§ ACTION ITEM
Where a line of the records contains the word "title", show that line.

§ RECORDS SHOWN
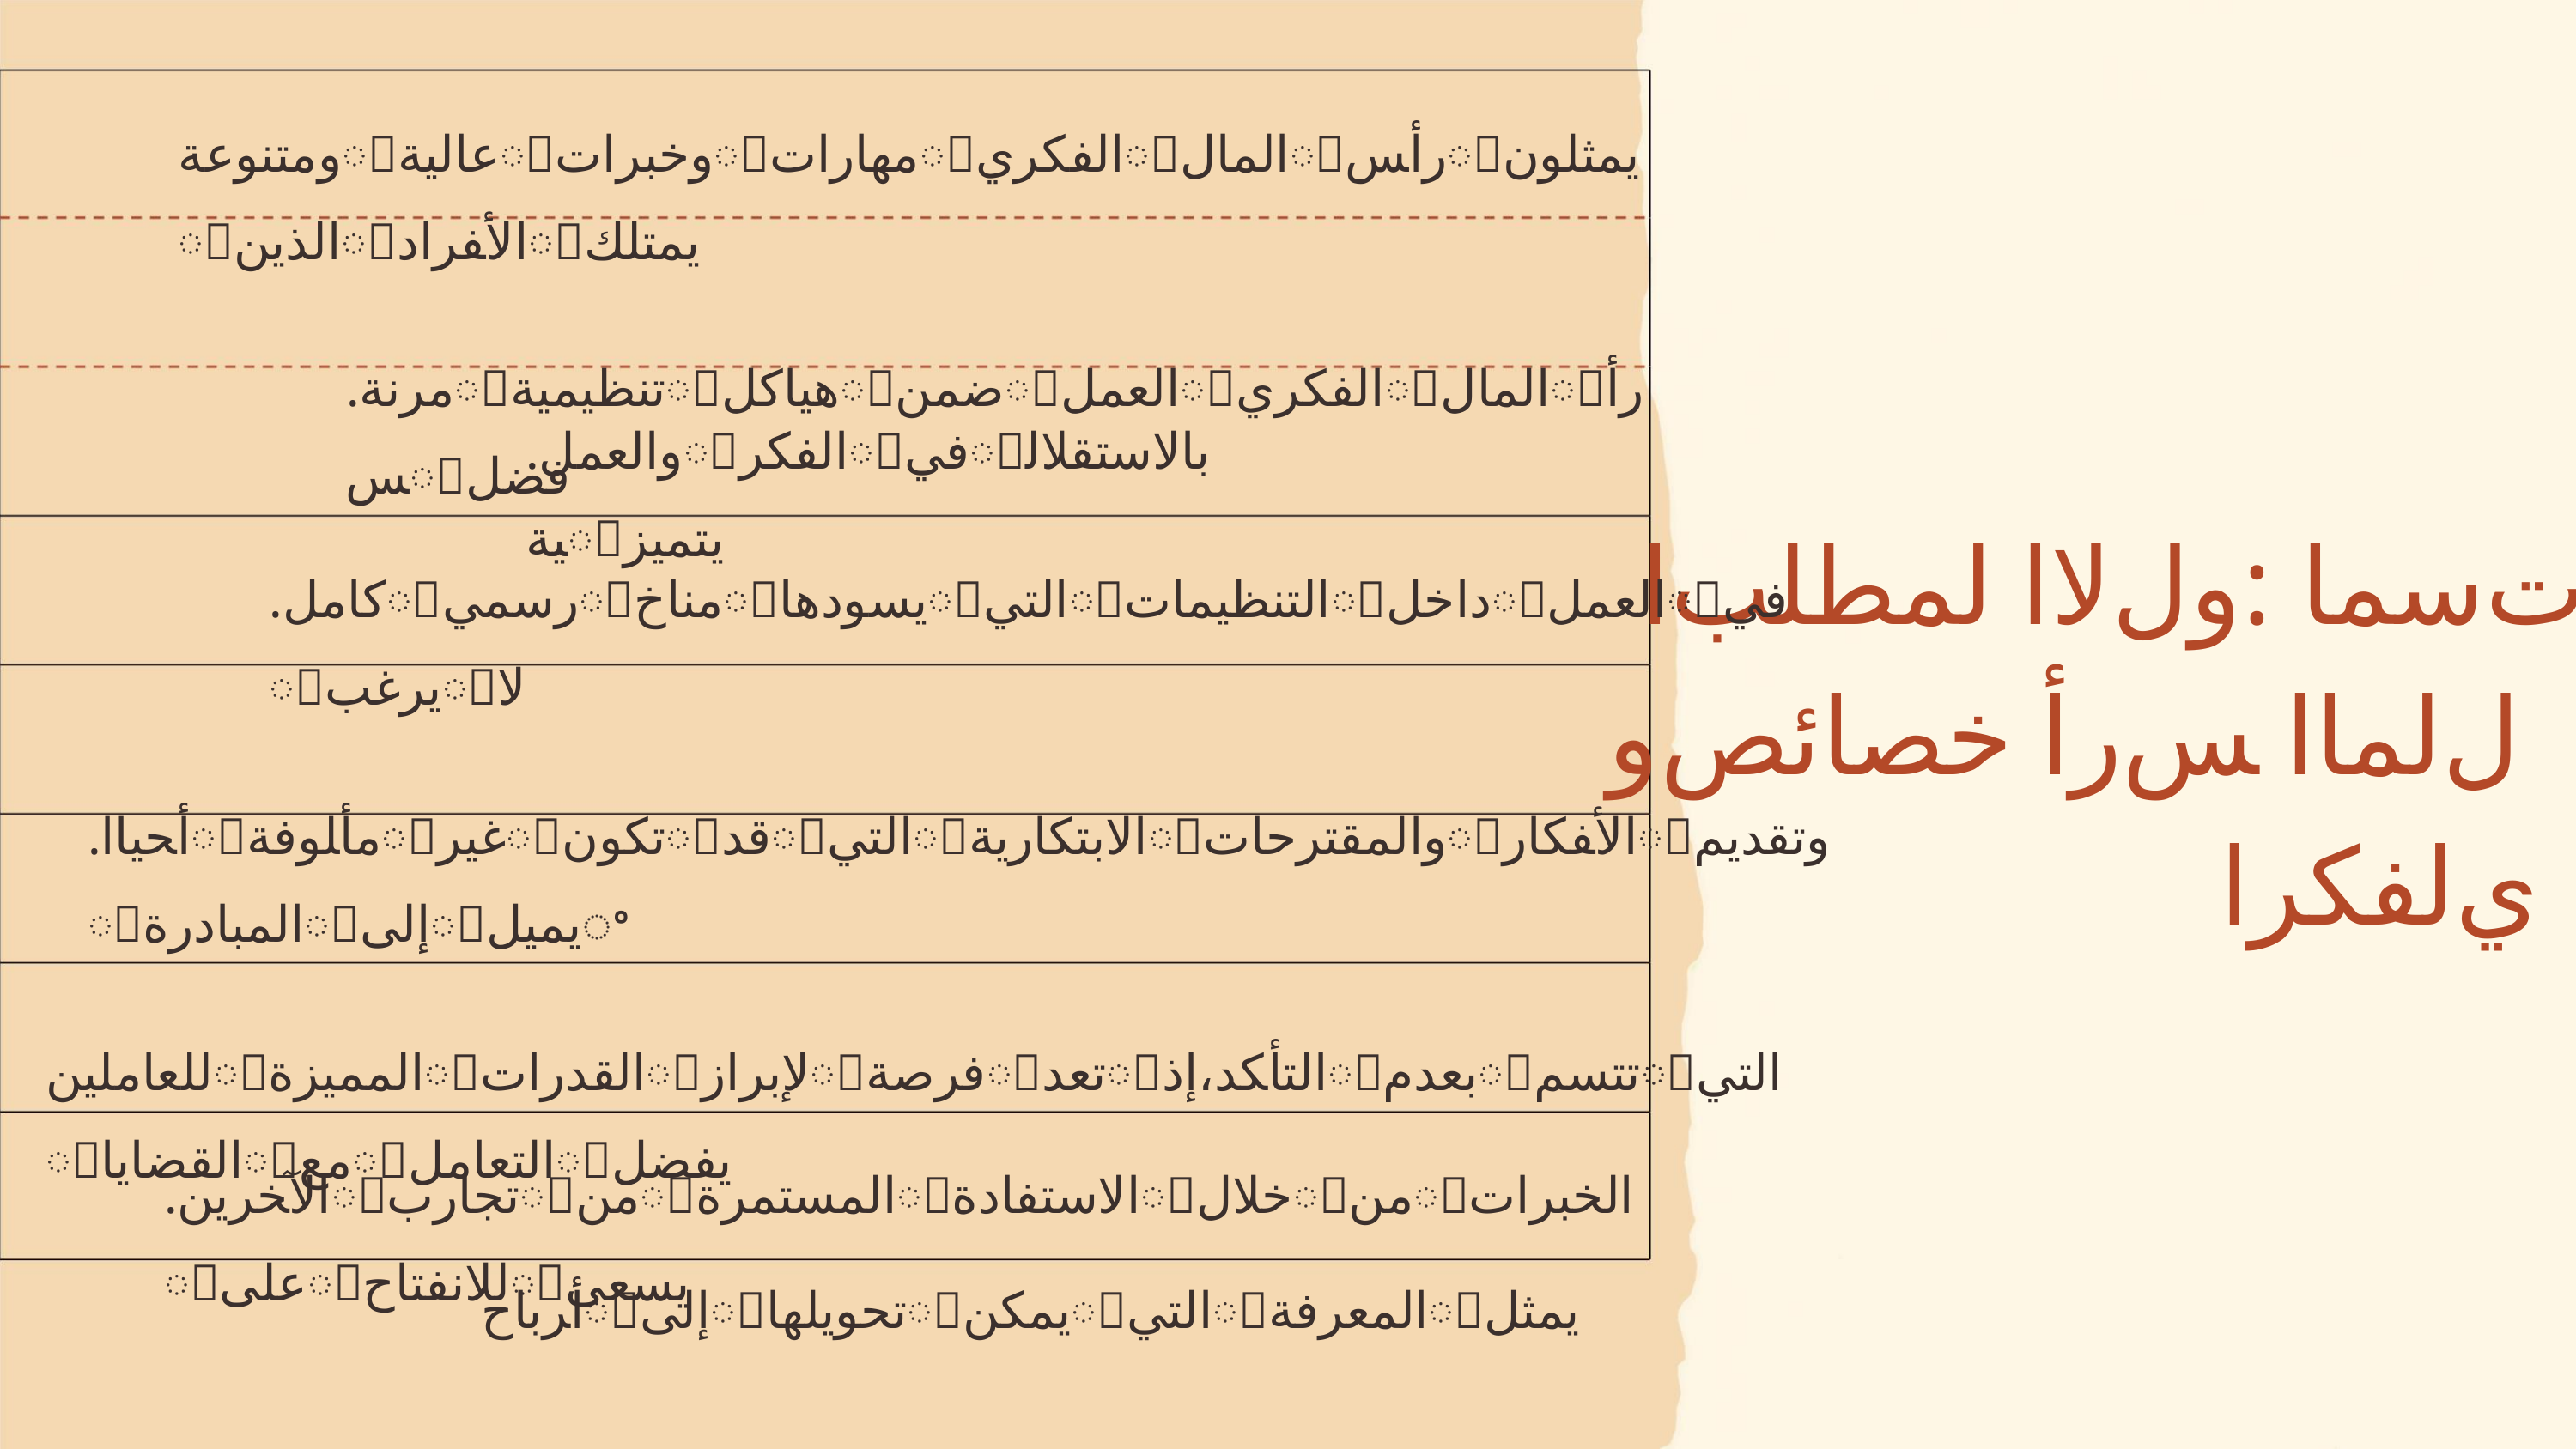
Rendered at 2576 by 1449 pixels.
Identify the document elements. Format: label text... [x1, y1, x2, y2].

text_box .ﻛﺎﻣﻞꢀﺭﺳﻤﻲꢀﻣﻨﺎﺥꢀﻳﺴﻮﺩﻫﺎꢀﺍﻟﺘﻲꢀﺍﻟﺘﻨﻈﻴﻤﺎﺕꢀﺩﺍﺧﻞꢀﺍﻟﻌﻤﻞꢀﻓﻲꢀﻳﺮﻏﺐꢀﻻ .ﺃﺤﻴﺎﺍꢀﻣﺄﻠﻮﻓﺔꢀﻏﻴﺮꢀﺗﻜﻮﻥꢀﻗﺪꢀﺍﻟﺘﻲꢀﺍﻻﺑﺘﻜﺎﺭﻳﺔꢀﻭﺍﻟﻤﻘﺘﺮﺣﺎﺕꢀﺍﻷﻔﻜﺎﺭꢀﻭﺗﻘﺪﻳﻢꢀﺍﻟﻤﺒﺎﺩﺭﺓꢀﺇﻟﻰꢀﻳﻤﻴﻞꢀ ﻟﻠﻌﺎﻣﻠﻴﻦꢀﺍﻟﻤﻤﻴﺰﺓꢀﺍﻟﻘﺪﺭﺍﺕꢀﻹﺑﺮﺍﺯꢀﻓﺮﺻﺔꢀﺗﻌﺪꢀﺇﺫꢀ،ﺍﻟﺘﺄﻜﺪꢀﺑﻌﺪﻡꢀﺗﺘﺴﻢꢀﺍﻟﺘﻲꢀﺍﻟﻘﻀﺎﻳﺎꢀﻣﻊꢀﺍﻟﺘﻌﺎﻣﻞꢀﻳﻔﻀﻞ ﺃﺮﺑﺎﺡꢀﺇﻟﻰꢀﺗﺤﻮﻳﻠﻬﺎꢀﻳﻤﻜﻦꢀﺍﻟﺘﻲꢀﺍﻟﻤﻌﺮﻓﺔꢀﻳﻤﺜﻞ [46, 540, 1838, 1338]
text_box .ﻭﺍﻟﻌﻤﻞꢀﺍﻟﻔﻜﺮꢀﻓﻲꢀﺑﺎﻻﺳﺘﻘﻼﻟﻴﺔꢀﻳﺘﻤﻴﺰ [526, 391, 1214, 540]
text_box [0, 0, 2576, 1449]
text_box ﺕﺳﻤﺎ :ﻭﻝﻻﺍ ﻟﻤﻄﻠﺐﺍ ﻝﻟﻤﺎﺍ ﺲﺭﺃ ﺧﺼﺎﺋﺺﻭ ﻱﻟﻔﻜﺮﺍ [1608, 469, 2576, 947]
text_box .ﺍﻵﺨﺮﻳﻦꢀﺗﺠﺎﺭﺏꢀﻣﻦꢀﺍﻟﻤﺴﺘﻤﺮﺓꢀﺍﻻﺳﺘﻔﺎﺩﺓꢀﺧﻼﻝꢀﻣﻦꢀﺍﻟﺨﺒﺮﺍﺕꢀﻋﻠﻰꢀﻟﻼﻧﻔﺘﺎﺡꢀﻳﺴﻌﻰ [164, 1135, 1685, 1311]
text_box ﻭﻣﺘﻨﻮﻋﺔꢀﻋﺎﻟﻴﺔꢀﻭﺧﺒﺮﺍﺕꢀﻣﻬﺎﺭﺍﺕꢀﺍﻟﻔﻜﺮﻱꢀﺍﻟﻤﺎﻝꢀﺭﺃﺲꢀﻳﻤﺜﻠﻮﻥꢀﺍﻟﺬﻳﻦꢀﺍﻷﻔﺮﺍﺩꢀﻳﻤﺘﻠﻚ .ﻣﺮﻧﺔꢀﺗﻨﻈﻴﻤﻴﺔꢀﻫﻴﺎﻛﻞꢀﺿﻤﻦꢀﺍﻟﻌﻤﻞꢀﺍﻟﻔﻜﺮﻱꢀﺍﻟﻤﺎﻝꢀﺭﺃﺲꢀﻓﻀﻞ [178, 94, 1666, 505]
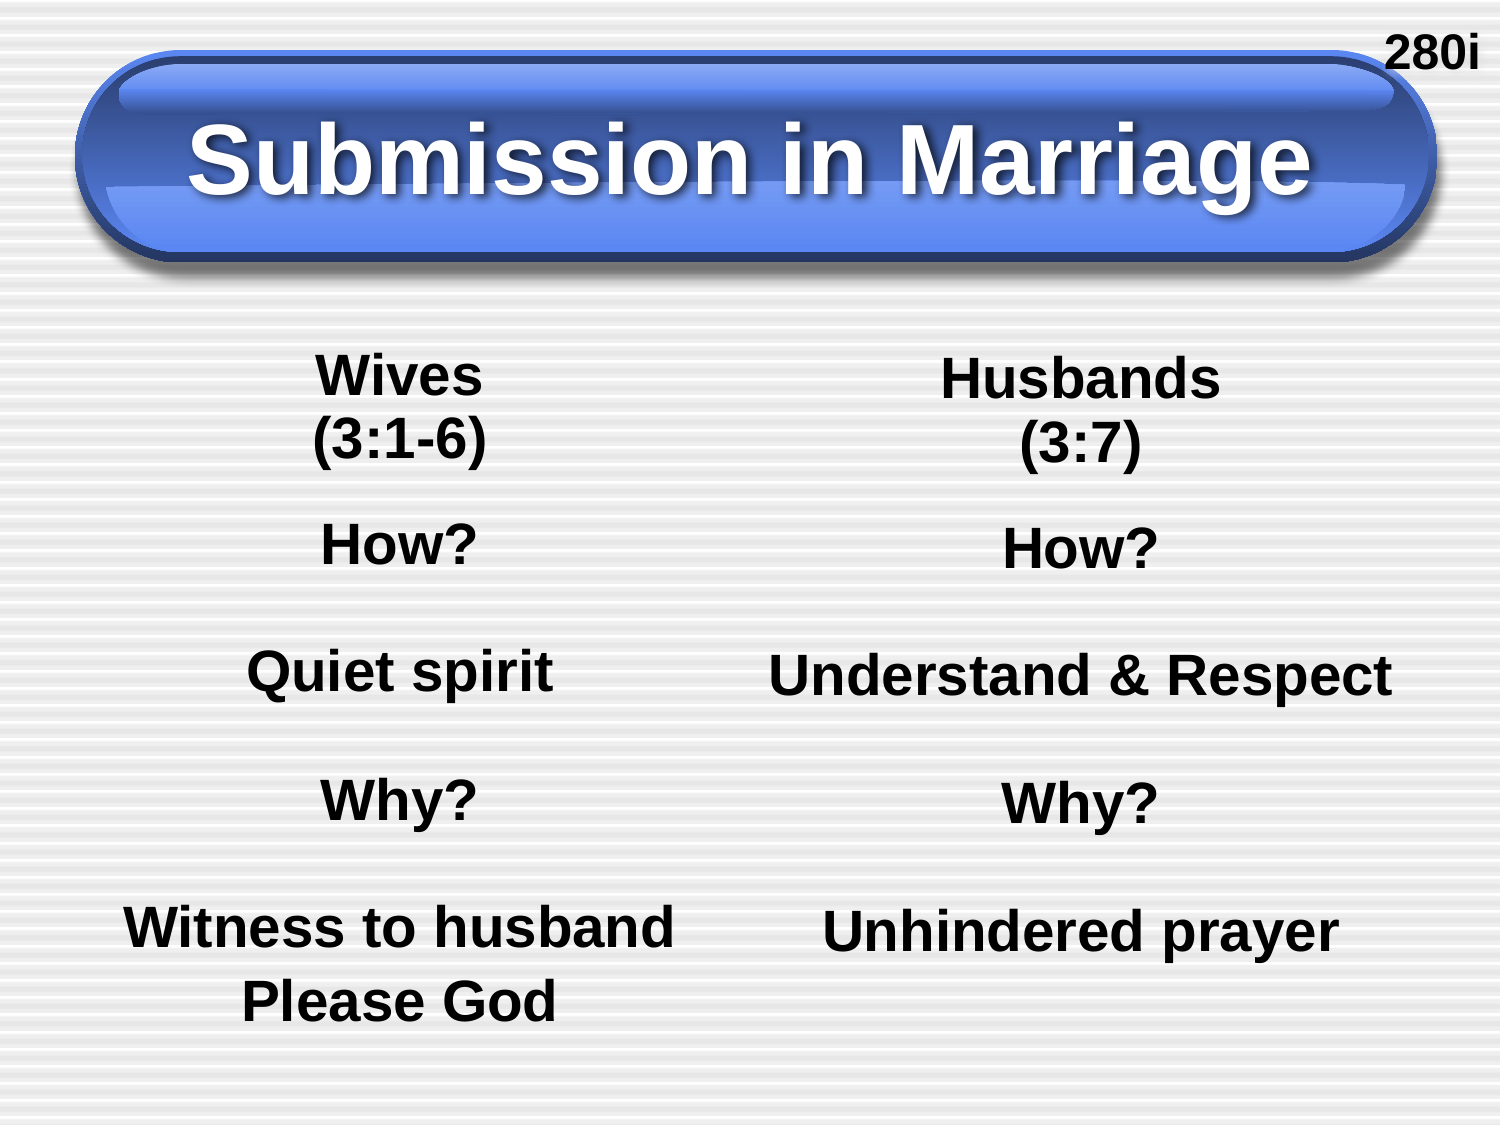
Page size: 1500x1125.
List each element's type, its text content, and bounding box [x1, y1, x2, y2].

text_box Husbands (3:7) [917, 341, 1246, 471]
text_box Witness to husband Please God [75, 889, 725, 1065]
text_box Understand & Respect [687, 637, 1475, 725]
text_box Quiet spirit [192, 633, 608, 722]
text_box Unhindered prayer [756, 893, 1407, 1069]
title Submission in Marriage [112, 60, 1388, 248]
text_box Why? [235, 762, 564, 850]
list Wives (3:1-6) [235, 337, 564, 468]
text_box 280i [1369, 12, 1497, 88]
picture [0, 0, 1500, 1125]
text_box How? [917, 510, 1246, 598]
text_box Why? [917, 766, 1246, 854]
text_box How? [235, 506, 564, 594]
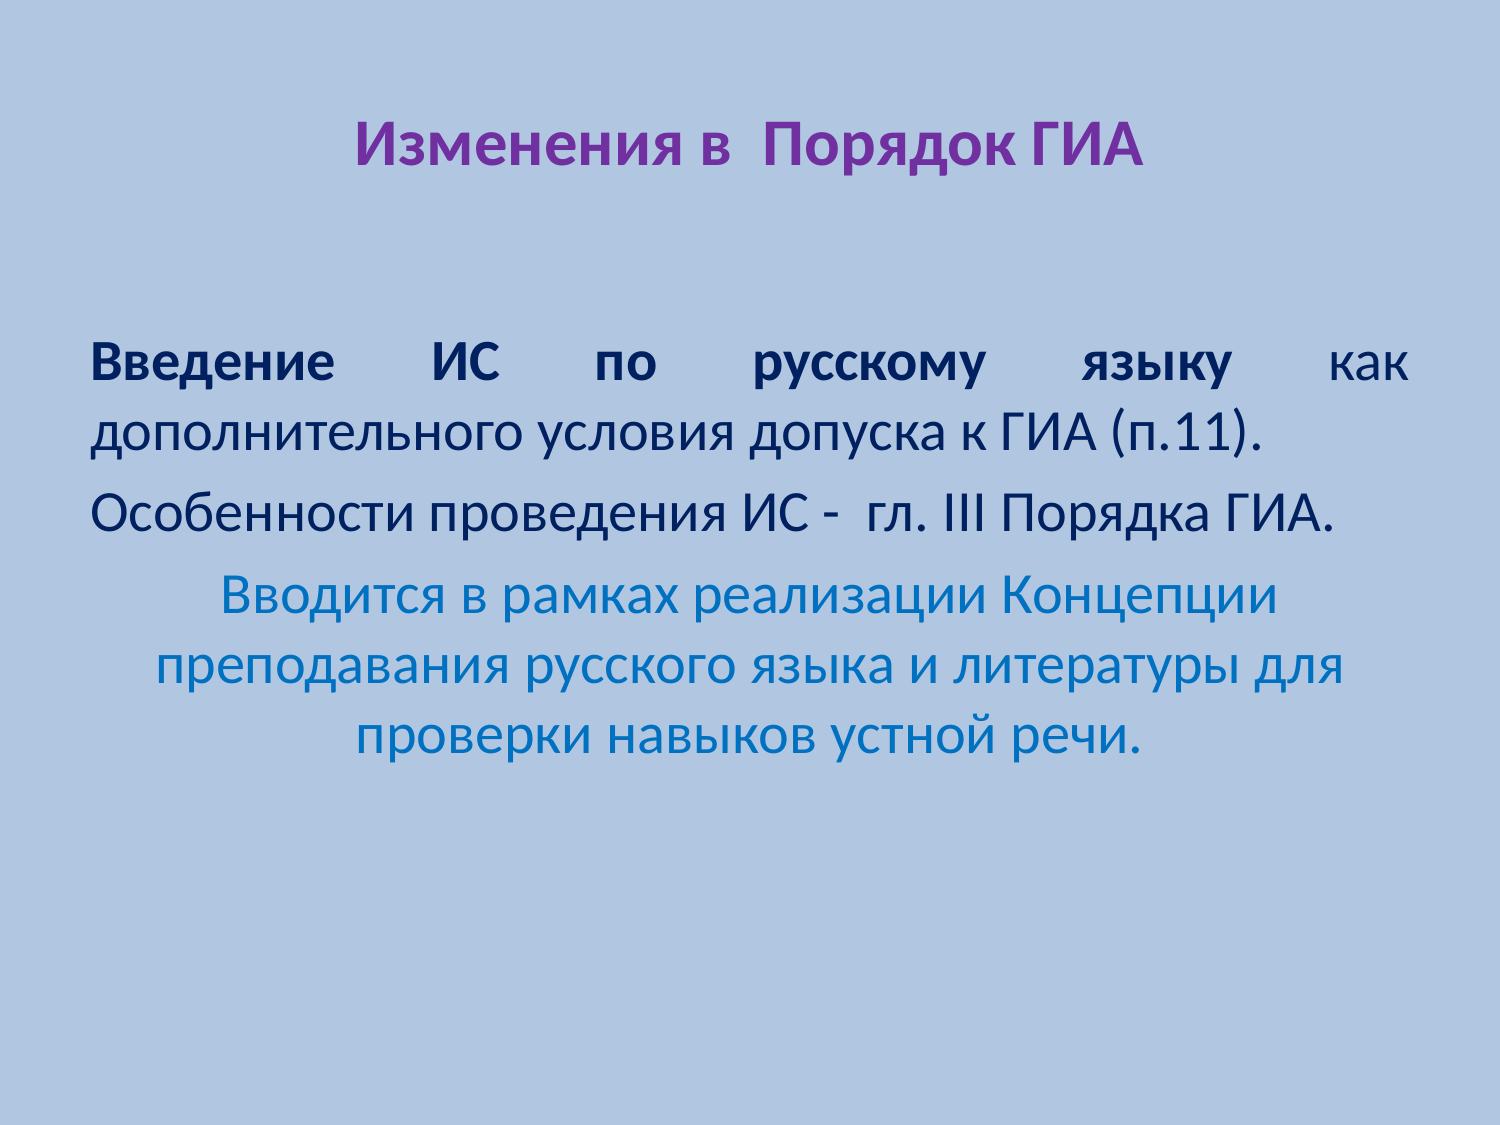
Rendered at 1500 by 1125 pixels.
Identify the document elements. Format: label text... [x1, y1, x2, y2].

list Введение ИС по русскому языку как дополнительного условия допуска к ГИА (п.11). Особенности проведения ИС - гл. III Порядка ГИА. Вводится в рамках реализации Концепции преподавания русского языка и литературы для проверки навыков устной речи. [75, 232, 1425, 1005]
title Изменения в Порядок ГИА [75, 45, 1425, 232]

§ FINAL ANSWER
title Submission in Marriage [112, 60, 1388, 248]
title Изменения в Порядок ГИА [75, 45, 1425, 232]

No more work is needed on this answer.